Como todas las series protagonizadas por un psicópata, “The following” (TNT) será un éxito si es capaz de mantener el interés a lo largo de la oscilación entre los preliminares y la culminación. Los preliminares nos presentaron a Joe Carroll, un asesino en serie obsesionado con Edgar Allan Poe, y a Ryan Hardy, un agente del FBI alcohólico que se ve obligado a sacarse a sí mismo de la ciénaga tirándose de los pelos, como hizo el barón de Münchhausen, para dar caza al asesino. De la culminación nadie duda que será emocionante y con algún que otro giro inesperado. El problema es la oscilación. 

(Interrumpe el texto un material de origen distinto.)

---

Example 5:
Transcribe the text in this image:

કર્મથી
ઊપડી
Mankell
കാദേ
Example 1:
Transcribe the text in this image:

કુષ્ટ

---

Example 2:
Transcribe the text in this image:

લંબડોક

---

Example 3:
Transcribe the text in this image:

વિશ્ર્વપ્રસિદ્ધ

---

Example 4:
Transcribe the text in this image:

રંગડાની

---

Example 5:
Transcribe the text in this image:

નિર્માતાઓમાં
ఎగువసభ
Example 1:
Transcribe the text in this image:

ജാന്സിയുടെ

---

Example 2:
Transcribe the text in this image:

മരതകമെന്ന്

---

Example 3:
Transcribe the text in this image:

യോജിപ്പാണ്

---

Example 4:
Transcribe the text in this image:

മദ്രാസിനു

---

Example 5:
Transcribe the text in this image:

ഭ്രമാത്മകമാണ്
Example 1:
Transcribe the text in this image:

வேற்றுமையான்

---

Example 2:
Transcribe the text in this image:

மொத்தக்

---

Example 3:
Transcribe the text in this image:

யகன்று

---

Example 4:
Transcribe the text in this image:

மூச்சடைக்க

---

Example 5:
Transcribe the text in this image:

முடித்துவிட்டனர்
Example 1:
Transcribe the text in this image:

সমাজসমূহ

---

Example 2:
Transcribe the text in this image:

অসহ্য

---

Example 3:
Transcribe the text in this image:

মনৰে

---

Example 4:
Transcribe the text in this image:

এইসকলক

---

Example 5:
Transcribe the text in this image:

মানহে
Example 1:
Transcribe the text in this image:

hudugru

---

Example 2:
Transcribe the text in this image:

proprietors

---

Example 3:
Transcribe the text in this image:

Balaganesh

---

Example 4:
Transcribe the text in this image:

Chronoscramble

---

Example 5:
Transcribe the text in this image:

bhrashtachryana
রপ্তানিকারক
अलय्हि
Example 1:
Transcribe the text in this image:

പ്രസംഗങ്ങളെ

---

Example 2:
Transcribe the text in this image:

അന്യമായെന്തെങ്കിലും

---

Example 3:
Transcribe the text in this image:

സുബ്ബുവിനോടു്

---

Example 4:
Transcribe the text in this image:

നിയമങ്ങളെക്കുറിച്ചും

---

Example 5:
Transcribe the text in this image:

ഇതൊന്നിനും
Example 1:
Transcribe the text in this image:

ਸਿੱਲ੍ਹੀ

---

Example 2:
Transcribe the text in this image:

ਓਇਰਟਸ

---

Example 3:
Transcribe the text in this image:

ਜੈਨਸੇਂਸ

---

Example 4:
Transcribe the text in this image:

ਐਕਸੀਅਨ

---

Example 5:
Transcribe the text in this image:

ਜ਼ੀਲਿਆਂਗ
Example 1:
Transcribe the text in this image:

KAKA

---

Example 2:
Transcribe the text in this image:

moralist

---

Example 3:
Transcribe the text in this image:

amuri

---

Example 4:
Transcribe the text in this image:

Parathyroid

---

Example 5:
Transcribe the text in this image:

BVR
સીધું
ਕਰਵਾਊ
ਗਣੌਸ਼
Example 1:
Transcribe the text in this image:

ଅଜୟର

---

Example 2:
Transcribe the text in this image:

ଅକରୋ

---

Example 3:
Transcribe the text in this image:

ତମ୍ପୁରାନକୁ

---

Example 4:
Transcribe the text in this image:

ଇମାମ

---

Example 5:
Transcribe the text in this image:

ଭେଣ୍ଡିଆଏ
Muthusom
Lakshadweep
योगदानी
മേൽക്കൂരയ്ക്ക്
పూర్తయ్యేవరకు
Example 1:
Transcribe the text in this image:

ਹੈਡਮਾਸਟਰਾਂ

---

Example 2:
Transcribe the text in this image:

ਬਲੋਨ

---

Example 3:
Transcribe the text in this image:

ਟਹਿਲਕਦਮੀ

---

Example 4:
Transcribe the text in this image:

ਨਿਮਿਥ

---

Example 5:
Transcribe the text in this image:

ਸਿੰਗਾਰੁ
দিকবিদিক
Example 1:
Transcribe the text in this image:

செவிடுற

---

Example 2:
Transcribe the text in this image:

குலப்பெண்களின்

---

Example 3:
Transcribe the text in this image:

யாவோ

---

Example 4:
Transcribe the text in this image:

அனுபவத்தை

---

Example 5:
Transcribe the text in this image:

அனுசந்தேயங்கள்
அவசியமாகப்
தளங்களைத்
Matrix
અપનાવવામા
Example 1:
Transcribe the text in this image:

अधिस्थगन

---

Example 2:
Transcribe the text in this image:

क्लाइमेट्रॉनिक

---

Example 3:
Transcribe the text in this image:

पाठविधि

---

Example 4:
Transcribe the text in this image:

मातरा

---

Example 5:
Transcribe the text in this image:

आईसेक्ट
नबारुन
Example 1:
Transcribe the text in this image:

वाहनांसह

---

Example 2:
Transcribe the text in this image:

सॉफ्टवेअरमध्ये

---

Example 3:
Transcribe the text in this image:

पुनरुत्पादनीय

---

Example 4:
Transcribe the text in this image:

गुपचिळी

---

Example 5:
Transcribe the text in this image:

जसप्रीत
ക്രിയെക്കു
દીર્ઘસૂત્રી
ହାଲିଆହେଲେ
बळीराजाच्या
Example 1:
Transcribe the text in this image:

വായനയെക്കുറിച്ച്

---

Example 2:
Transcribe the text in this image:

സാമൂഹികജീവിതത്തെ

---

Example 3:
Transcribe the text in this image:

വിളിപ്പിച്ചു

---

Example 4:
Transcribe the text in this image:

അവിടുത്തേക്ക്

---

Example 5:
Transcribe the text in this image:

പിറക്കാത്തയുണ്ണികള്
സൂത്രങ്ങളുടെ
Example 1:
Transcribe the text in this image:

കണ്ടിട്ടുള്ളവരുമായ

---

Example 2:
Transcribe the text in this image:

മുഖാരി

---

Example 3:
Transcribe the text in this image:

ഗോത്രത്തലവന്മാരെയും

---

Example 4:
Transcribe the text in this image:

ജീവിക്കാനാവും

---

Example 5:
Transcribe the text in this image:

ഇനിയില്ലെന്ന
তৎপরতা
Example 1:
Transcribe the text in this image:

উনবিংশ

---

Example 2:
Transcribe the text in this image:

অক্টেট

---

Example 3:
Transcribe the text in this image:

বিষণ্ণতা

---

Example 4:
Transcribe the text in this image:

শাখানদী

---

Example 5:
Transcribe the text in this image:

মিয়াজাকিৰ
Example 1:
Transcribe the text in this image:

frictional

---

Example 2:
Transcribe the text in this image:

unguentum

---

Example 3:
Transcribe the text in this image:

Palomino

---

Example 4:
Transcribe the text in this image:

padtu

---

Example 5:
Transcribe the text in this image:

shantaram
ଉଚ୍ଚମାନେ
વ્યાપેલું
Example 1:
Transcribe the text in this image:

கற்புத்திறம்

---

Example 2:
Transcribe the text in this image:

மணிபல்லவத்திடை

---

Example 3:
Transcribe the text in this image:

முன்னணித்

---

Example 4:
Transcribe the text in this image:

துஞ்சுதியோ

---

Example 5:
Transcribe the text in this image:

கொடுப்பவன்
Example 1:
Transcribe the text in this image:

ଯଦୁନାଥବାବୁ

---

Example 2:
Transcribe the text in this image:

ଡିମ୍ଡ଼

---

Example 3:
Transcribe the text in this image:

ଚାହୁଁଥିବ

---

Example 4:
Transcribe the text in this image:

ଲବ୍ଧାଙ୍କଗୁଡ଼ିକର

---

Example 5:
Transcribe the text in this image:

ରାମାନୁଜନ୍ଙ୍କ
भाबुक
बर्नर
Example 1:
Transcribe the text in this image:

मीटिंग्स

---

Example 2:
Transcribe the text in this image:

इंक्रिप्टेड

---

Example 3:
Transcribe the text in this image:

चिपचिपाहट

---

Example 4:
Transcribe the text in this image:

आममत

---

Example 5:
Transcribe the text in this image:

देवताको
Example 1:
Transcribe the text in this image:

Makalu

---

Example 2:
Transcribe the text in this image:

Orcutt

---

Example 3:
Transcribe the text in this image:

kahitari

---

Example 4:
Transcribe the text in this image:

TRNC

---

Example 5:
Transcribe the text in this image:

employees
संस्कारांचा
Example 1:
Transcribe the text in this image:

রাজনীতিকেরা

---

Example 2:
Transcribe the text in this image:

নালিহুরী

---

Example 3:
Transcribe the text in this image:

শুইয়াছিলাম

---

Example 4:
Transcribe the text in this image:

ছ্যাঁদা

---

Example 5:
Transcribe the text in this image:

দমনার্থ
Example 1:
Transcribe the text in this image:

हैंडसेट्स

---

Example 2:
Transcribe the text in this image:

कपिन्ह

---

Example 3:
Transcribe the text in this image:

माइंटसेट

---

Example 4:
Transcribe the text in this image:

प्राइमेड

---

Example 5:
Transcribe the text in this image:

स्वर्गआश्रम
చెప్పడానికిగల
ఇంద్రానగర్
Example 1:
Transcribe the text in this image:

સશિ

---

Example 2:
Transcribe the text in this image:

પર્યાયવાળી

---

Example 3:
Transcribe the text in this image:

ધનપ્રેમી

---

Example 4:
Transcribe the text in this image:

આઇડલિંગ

Joe Carroll se ha convertido en el líder de una especie de secta, y sus chiflados seguidores están dispuestos no sólo a suicidarse públicamente con el cuerpo cubierto de frases de Poe, sino a buscar la belleza cometiendo horribles asesinatos. La admiración que los discípulos de Carroll sienten por este profesor universitario lector de “El cuervo” da la razón a Thomas Bernhard cuando decía que la admiración es propia del tonto y es más fácil que el respeto. Carroll se cree muy listo, pero los tontainas que le siguen no le respetan, sino que sólo le admiran. Los límites del lenguaje de Poe son los límites del mundo de Carroll. Los límites de los seguidores de Carroll son los límites del lenguaje de su líder. Esa oscilación no bastaría para llenar los capítulos entre los preliminares de “The following” y su culminación si no fuera por el personaje de Ryan Hardy, interpretado por el gran Kevin Bacon. La fuerza de “The following” no está en las escenas escabrosas, en los asesinatos con excusa literaria o en el marcapasos de Hardy, sino en la relación entre el asesino en serie y el agente del FBI. 

Si los guionistas de “The following” consiguen que Carroll y Hardy no queden sepultados por el psicópata y el alcohólico, la oscilación merecerá la pena. Se trata de encontrar el equilibrio entre el pozo y el péndulo que, por cierto, es el título de un cuento de Edgar Allan Poe.